If the interest in the world music has become evident all over Europe and America, the cause is not only the excellent work of musicologists. The industry of tourism excites the curiosity for an ever wider scope (geographically as well as culturally), and the music industry (recordings, concerts and festivals) has an important role in this "give and take." Last December, there was an unbelievable program in Châtelet Theater in Paris. Ligeti's piano concerto was followed by two groups of pygmies from Aka, Central Africa. The idea was perfect, to reveal the hidden aesthetic affinity between music of "advanced civilization" and the life in the jungle. A specialist in pygmy music, a musicologist Aarom, was engaged to speak to the audience in behalf of the tribe.

The pianist, Eimert, was not only a high level musician but also capable of explaining clearly the most difficult music reasoning to the public. It was sad, however, to see the pygmies were forced to adapt themselves to the habits of European concertgoers (the aquarium-like stage with effulgent lighting, the frontal attitude, etc.) and whose music needed to be explained by a foreigner.
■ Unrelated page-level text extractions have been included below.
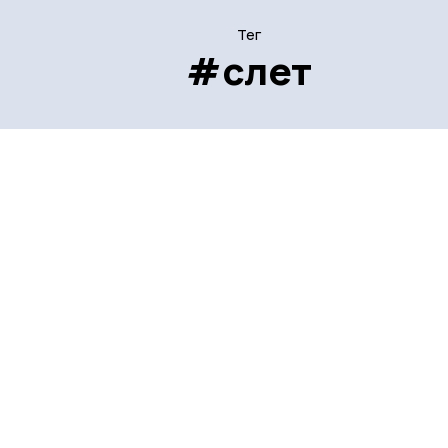
Тег
#слет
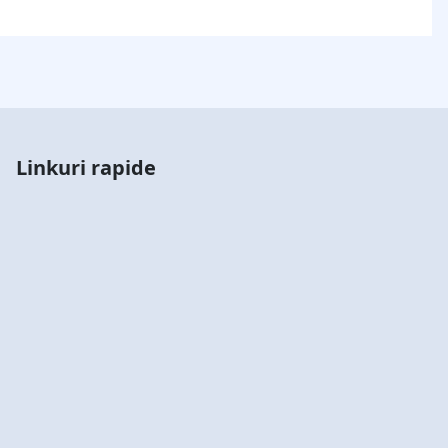
Linkuri rapide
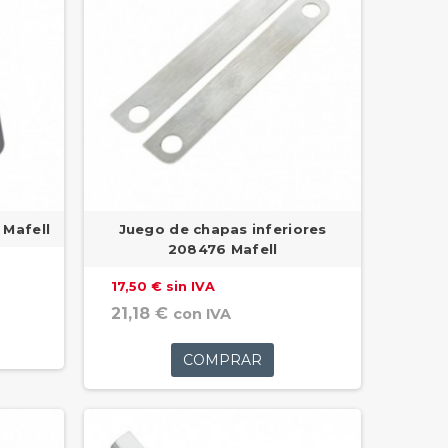
 Mafell
Juego de chapas inferiores
208476 Mafell
17,50 € sin IVA
21,18 €
con IVA
COMPRAR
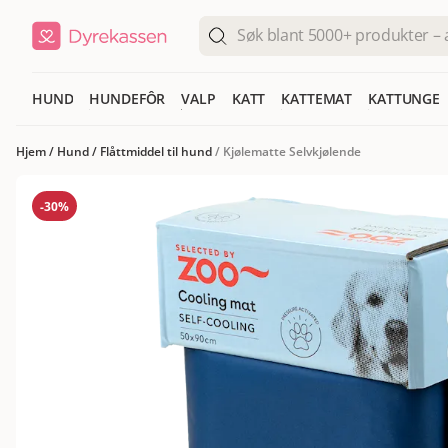
HUND
HUNDEFÔR
VALP
KATT
KATTEMAT
KATTUNGE
Hjem
/
Hund
/
Flåttmiddel til hund
/
Kjølematte Selvkjølende
-30%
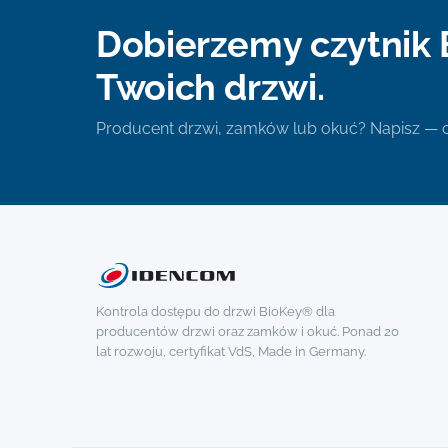
Dobierzemy czytnik 
Twoich drzwi.
Producent drzwi, zamków lub okuć? Napisz —
Kontrola dostępu do drzwi BioKey® dla
producentów drzwi oraz zamków i okuć. Ponad 20
lat rozwoju, certyfikat VdS, Made in Germany.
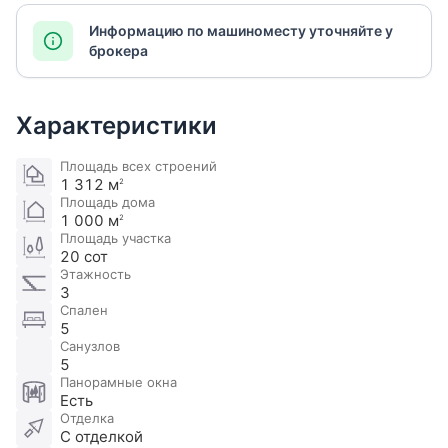
Информацию по машиноместу уточняйте у
брокера
Характеристики
Площадь всех строений
1 312 м
2
Площадь дома
1 000 м
2
Площадь участка
20 сот
Этажность
3
Спален
5
Санузлов
5
Панорамные окна
Есть
Отделка
С отделкой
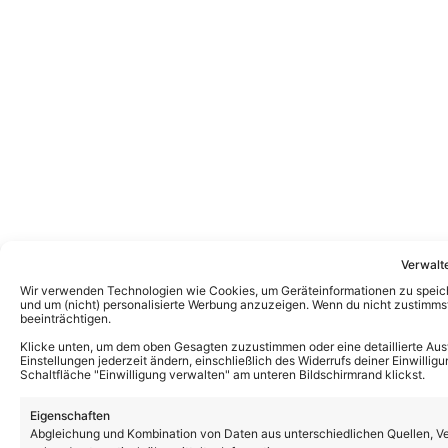
Verwalt
Wir verwenden Technologien wie Cookies, um Geräteinformationen zu speiche
und um (nicht) personalisierte Werbung anzuzeigen. Wenn du nicht zustimm
beeinträchtigen.
Klicke unten, um dem oben Gesagten zuzustimmen oder eine detaillierte Aus
Einstellungen jederzeit ändern, einschließlich des Widerrufs deiner Einwillig
Schaltfläche "Einwilligung verwalten" am unteren Bildschirmrand klickst.
Eigenschaften
Abgleichung und Kombination von Daten aus unterschiedlichen Quellen, Ve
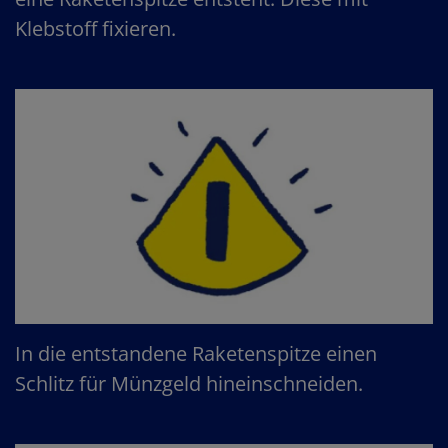
Klebstoff fixieren.
In die entstandene Raketenspitze einen
Schlitz für Münzgeld hineinschneiden.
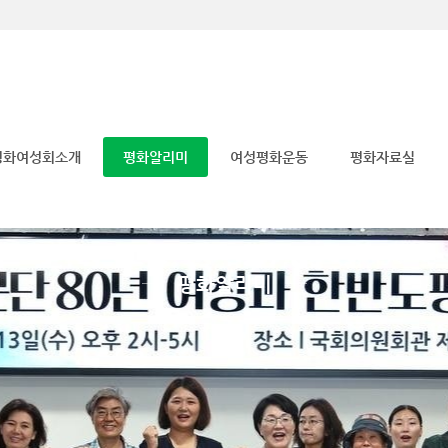
메뉴 건너뛰기
평화여성회소개
평화알리미
여성평화운동
평화자료실
평화알리미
Concerning the universality of music, it is as stubbornly stupid as the politicized meaning of tradition. Both add nothing to music but instead reduce music to nothing.

There are a lot of pther problems which are down to earth and more urgent, such as how to let people be aware that whatever we do in daily life has something to do with art, in one way or another. That included how a woman uses a lipstick, why a child chooses a certain school bag and not others, how to convince the TV programmers that art news is also needed just as sports news is, and that verbal comments on images detract from the enjoyment of onlookers.

We unconsciously face a very dangerous culture, the culture of shouting.

Everyone preaches more loudly than needed, and no one understands what is said. It is like the misuse of microphone, just to make sounds louder (excessively) without the least attention to the quality. Microphones are used badly everywhere, in concerts, in seminars (which the participants chat among themselves), for mosques, to call car drivers, etc.

Microphonism is more concrete than universalism and traditionalism. Nationalism, in its usual narrow sense, is the worst.
So it is actually our national epidemic desease.

The article is adapted from a paper submitted to Traditional Arts: Its Place in the 21st Century, a seminar organized by CCF Jakarta from May 4 to May 7.